### Directions for this task
Show the lines below where "middle" occurs.

Records drawn from a dataset
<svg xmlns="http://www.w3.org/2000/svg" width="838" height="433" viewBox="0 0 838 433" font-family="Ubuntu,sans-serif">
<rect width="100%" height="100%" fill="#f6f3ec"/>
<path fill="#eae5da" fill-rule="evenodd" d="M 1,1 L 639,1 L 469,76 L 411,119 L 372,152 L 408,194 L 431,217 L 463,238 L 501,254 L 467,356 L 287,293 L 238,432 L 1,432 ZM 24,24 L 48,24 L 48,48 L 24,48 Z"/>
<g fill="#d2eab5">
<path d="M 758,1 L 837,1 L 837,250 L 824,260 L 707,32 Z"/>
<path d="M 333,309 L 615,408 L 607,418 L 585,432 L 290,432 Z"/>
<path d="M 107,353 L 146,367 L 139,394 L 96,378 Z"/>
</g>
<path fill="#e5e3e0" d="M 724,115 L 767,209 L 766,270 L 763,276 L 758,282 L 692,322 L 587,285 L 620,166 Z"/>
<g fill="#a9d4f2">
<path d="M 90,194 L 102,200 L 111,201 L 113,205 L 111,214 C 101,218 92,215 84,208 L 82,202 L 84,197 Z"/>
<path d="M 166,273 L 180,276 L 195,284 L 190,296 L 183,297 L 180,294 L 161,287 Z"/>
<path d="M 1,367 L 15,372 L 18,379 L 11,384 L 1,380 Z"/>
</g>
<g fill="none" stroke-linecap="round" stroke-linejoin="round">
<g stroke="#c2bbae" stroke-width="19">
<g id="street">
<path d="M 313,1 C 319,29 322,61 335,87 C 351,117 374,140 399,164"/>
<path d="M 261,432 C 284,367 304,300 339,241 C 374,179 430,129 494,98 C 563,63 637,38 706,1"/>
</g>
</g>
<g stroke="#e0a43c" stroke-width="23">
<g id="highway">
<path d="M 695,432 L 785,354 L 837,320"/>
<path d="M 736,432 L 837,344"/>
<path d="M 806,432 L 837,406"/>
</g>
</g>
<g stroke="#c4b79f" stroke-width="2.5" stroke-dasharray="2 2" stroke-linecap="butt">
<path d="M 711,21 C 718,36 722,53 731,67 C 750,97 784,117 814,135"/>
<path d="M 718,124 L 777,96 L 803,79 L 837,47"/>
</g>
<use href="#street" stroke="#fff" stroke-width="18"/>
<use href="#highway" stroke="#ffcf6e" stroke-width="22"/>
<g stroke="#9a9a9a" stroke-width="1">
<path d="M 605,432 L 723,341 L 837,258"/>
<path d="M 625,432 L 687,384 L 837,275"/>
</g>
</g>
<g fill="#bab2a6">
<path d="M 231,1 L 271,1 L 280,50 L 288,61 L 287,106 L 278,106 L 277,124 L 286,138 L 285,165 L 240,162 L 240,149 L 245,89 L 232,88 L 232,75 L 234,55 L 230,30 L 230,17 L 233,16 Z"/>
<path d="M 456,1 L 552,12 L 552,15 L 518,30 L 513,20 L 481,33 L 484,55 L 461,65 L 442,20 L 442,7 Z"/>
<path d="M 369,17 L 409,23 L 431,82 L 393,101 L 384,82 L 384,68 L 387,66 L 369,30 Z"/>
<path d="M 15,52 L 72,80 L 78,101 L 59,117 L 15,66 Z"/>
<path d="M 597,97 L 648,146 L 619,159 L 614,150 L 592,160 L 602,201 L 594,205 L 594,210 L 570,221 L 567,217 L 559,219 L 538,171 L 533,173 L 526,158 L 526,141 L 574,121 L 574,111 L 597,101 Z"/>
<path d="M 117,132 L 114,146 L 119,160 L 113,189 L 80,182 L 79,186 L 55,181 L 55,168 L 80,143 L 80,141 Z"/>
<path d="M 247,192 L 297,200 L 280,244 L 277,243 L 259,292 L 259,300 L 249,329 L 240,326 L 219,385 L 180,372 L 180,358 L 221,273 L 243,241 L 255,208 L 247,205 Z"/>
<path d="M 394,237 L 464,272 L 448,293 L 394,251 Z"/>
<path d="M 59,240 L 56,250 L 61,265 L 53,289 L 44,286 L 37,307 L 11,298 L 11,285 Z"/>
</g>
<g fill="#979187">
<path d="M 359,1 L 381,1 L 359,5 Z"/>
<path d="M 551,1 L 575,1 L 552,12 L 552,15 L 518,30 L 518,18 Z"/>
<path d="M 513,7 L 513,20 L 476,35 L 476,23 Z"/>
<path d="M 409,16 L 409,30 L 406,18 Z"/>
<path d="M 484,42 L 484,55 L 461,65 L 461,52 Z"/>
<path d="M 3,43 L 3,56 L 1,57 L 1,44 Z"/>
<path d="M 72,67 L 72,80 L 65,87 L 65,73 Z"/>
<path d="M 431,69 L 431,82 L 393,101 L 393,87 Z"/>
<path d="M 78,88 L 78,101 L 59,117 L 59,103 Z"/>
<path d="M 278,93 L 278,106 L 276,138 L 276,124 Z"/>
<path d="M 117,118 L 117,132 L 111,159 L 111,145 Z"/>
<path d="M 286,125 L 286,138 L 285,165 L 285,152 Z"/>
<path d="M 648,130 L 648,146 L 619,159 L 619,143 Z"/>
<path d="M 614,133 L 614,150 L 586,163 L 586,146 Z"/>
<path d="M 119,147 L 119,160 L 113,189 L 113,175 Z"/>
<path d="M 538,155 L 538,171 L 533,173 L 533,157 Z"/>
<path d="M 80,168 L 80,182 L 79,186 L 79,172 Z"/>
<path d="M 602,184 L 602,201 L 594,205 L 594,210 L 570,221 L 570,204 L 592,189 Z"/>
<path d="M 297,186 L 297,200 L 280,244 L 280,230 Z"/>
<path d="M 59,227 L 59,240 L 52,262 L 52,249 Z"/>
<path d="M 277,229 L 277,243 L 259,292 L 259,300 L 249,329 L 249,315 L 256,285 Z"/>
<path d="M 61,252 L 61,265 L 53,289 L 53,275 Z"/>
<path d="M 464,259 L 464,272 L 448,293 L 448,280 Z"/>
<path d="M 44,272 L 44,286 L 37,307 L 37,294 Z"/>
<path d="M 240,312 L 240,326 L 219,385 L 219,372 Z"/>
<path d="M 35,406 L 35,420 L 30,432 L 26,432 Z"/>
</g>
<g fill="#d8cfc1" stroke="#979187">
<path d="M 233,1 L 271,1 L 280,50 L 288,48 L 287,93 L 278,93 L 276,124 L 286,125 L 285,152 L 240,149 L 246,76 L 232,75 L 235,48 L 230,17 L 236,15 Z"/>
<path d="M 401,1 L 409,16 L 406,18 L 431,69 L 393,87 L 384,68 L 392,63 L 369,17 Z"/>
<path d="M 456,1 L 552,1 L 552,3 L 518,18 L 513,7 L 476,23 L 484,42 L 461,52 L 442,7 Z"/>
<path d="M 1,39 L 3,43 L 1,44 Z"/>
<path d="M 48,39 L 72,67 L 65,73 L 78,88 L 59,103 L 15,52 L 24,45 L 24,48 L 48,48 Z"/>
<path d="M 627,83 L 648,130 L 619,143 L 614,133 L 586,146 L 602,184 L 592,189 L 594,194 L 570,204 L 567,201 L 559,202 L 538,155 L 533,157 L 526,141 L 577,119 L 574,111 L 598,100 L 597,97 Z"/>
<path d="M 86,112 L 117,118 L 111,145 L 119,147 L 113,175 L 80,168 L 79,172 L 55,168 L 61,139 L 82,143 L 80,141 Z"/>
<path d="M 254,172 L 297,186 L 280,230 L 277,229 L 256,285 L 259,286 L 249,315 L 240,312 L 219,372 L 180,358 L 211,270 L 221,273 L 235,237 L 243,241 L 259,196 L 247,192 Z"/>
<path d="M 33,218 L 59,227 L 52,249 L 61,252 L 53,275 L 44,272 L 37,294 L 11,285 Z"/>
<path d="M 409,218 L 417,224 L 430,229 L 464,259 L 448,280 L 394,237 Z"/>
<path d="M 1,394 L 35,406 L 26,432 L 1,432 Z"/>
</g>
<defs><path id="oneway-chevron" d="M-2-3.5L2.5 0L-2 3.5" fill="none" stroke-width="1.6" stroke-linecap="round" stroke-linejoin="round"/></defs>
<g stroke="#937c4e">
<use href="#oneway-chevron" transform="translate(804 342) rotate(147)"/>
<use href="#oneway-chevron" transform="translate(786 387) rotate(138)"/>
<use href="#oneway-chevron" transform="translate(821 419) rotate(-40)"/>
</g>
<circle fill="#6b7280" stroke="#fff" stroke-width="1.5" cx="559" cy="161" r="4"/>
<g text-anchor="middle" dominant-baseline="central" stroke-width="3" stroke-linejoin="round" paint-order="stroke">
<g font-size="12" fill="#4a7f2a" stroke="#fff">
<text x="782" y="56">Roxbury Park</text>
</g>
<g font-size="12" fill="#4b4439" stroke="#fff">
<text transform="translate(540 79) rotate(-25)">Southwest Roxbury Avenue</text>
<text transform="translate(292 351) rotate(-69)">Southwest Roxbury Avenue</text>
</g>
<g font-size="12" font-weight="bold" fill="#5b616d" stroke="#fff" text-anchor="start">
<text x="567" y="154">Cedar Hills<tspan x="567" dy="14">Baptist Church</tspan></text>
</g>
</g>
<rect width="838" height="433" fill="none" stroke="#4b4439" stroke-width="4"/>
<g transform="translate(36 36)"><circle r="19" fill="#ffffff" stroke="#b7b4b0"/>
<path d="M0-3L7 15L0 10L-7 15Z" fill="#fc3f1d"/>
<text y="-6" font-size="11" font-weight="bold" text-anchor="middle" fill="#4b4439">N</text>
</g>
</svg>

### Problem solution
<g text-anchor="middle" dominant-baseline="central" stroke-width="3" stroke-linejoin="round" paint-order="stroke">
<text y="-6" font-size="11" font-weight="bold" text-anchor="middle" fill="#4b4439">N</text>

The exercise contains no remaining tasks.